8:26 AM, 21st April 2018, About 6 years ago

Very interesting figures.
I'm sure whoever did the report didn't explain it as simply as u did there.
I'd also say cause of the above and rates at a low, immigration not as much now, then as some some of us know already, house prices are at a peak

AnthonyJames

14:27 PM, 26th April 2018, About 6 years ago

So, average house prices increase by 130% in real terms over the 25 year period. Of this, on their figures 32% was due to population growth, 75% to income growth, less 40% due to increase in housing supply, leaving a net contribution of 67% to identified factors. That leaves half the increase in prices unaccounted for!

Off the top of my head, there are three obvious missing factors: i) the impact of BTL investment, ii) the impact of increasing levels of inheritance and capital wealth, and iii) ever-more dual-earner families as women enter the labour market, minus some drop in male participation rates.

For i) new money is entering the housing market in the form of landlord's capital and their mortgages. Rents help drive affordability for landlords and rents are generally tied to wage levels, so there is a continued income association there, but landlords may be driving prices higher because they will accept a lower return on capital than before, as renting still offers better returns than, say, government bonds, where the yield has collapsed since 2008. And broadbrush, surely the huge growth in the PRS must have had *some* effect on prices.

For ii), the major real growth in house prices has been going on since the mid-1960s, when owner-occupiers were given tax-free capital gains. People who bought a family house in their 20s and 30s in 1965, for example, will be dying off now, and their inheritances will often be used to pay down mortgage debt or buy BTL investments, both affecting affordability and HPI. A recent milestone was that there are more owner-occupied properties owned outright than there are properties with mortgages.

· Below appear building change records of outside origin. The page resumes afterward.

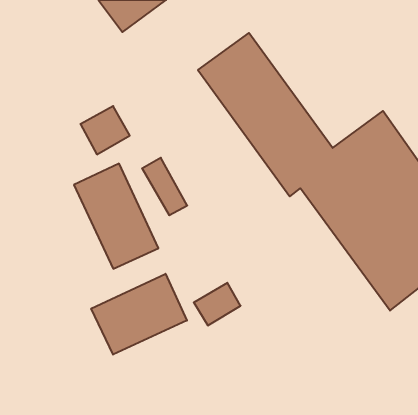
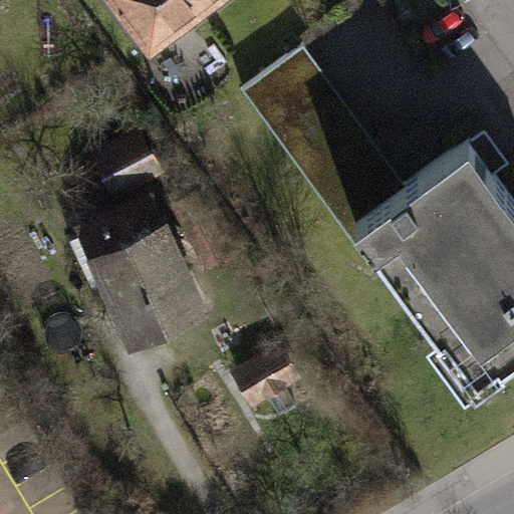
building: [91,274,187,355] -> none

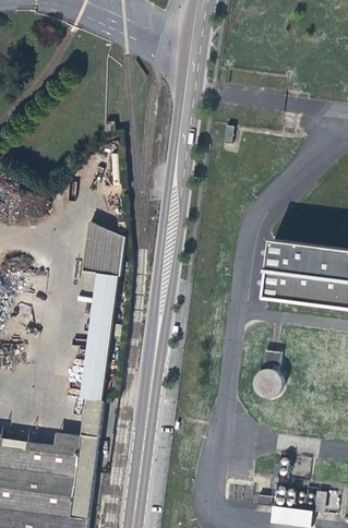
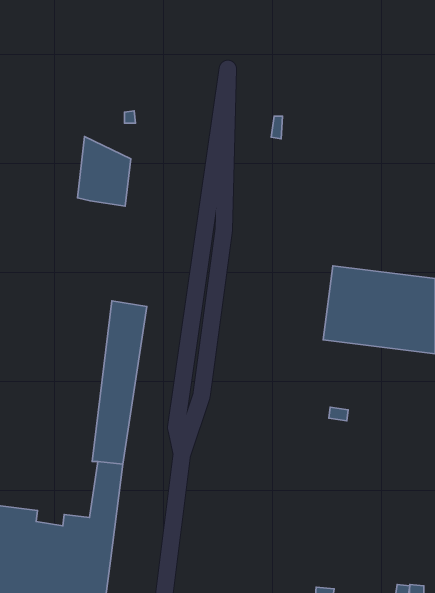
building: [82,218,123,273] -> [78,136,131,206]
building: [249,364,283,398] -> none

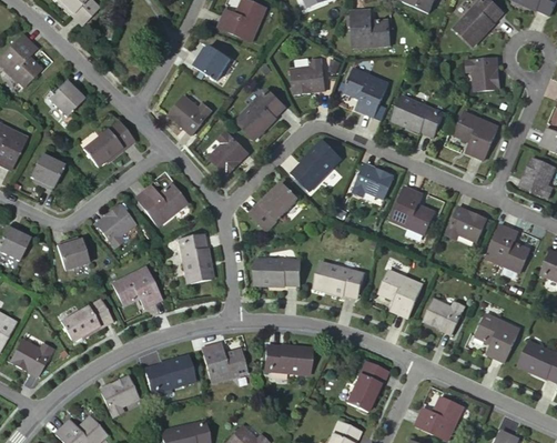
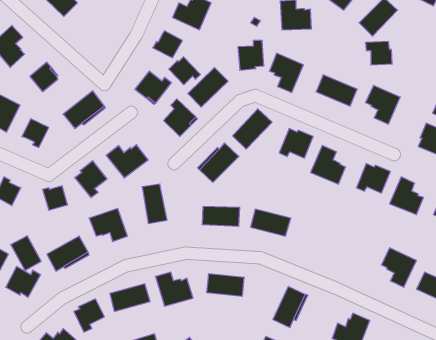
building: none -> [169,57,200,85]
building: [377,270,422,316] -> none
building: none -> [11,236,41,271]
building: [423,299,465,332] -> none

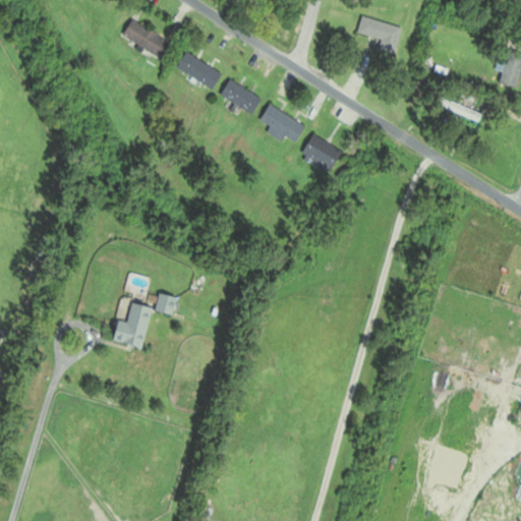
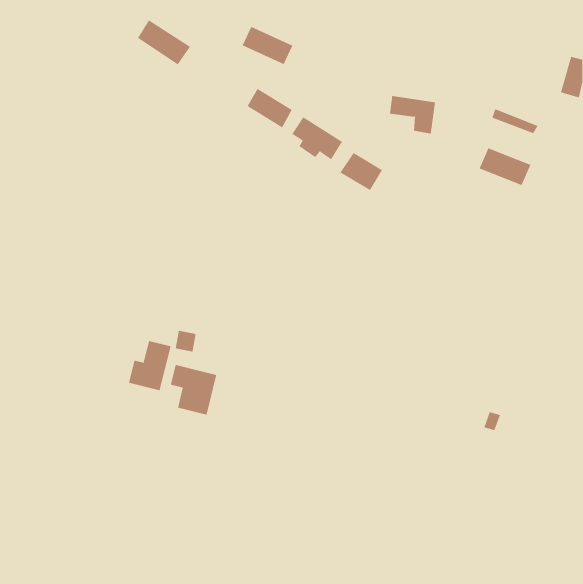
building: [357,18,399,53] -> [389,95,436,134]
building: [176,53,222,88] -> [242,26,293,65]
building: none -> [479,148,531,186]
building: none -> [170,364,217,416]

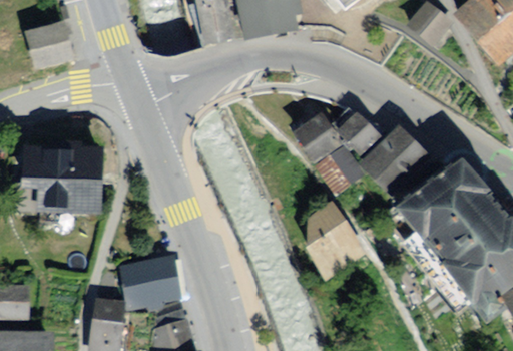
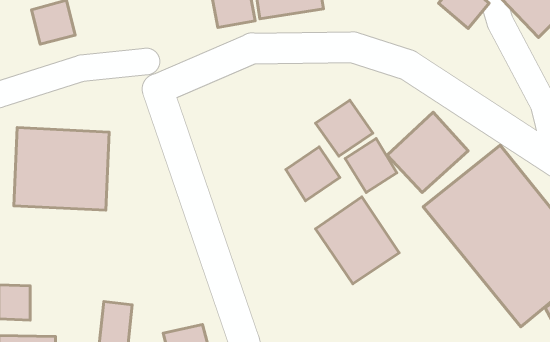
building: [335,109,378,152] -> none
building: none -> [286,147,340,201]
building: [119,252,181,309] -> none

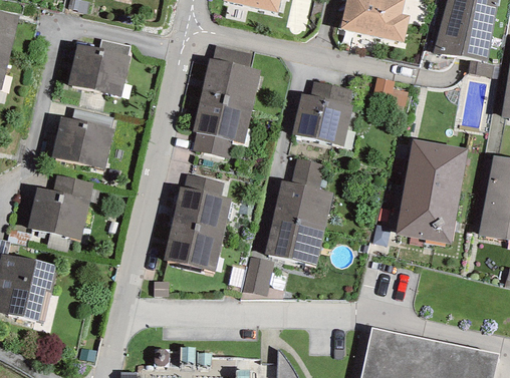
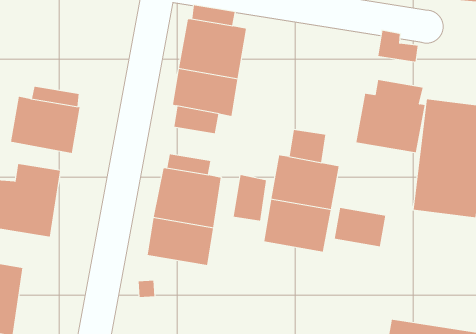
building: [67,40,131,96] -> none
building: [291,81,353,146] -> [356,80,426,153]
building: none -> [334,207,386,247]
building: [243,256,274,297] -> [233,175,267,221]

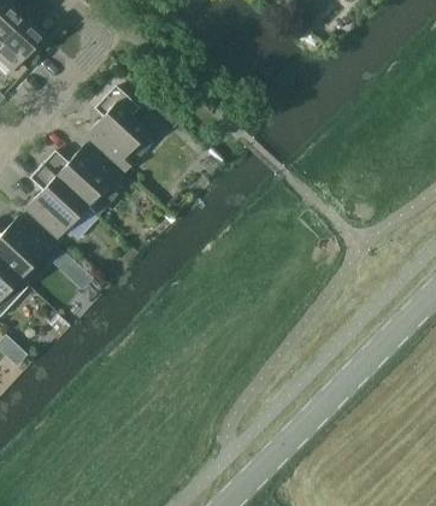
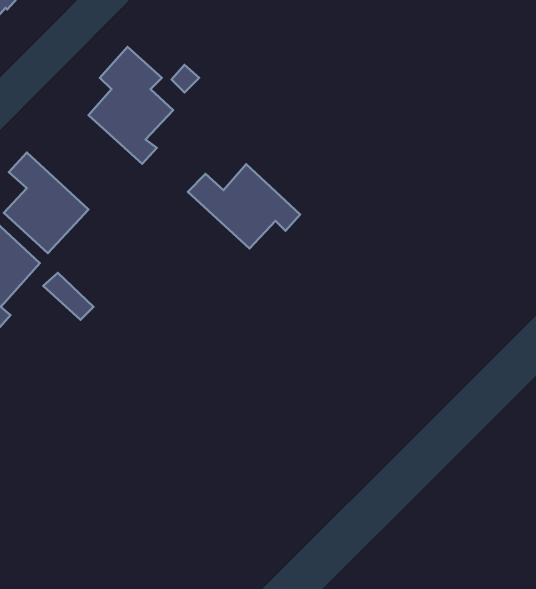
building: [41,143,124,206] -> [188,164,300,249]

If you have no mortgage, income ceases to be a factor in home ownership, except to pay maintenance costs and utility and council tax bills, so surely income is becoming less of a factor in driving HPI?

iii) a husband may have seen 75% increase in his real income from 1991-2016, but if his wife starts working and adds her growing income, total family income and mortgage affordability will increase substantially greater than 75%.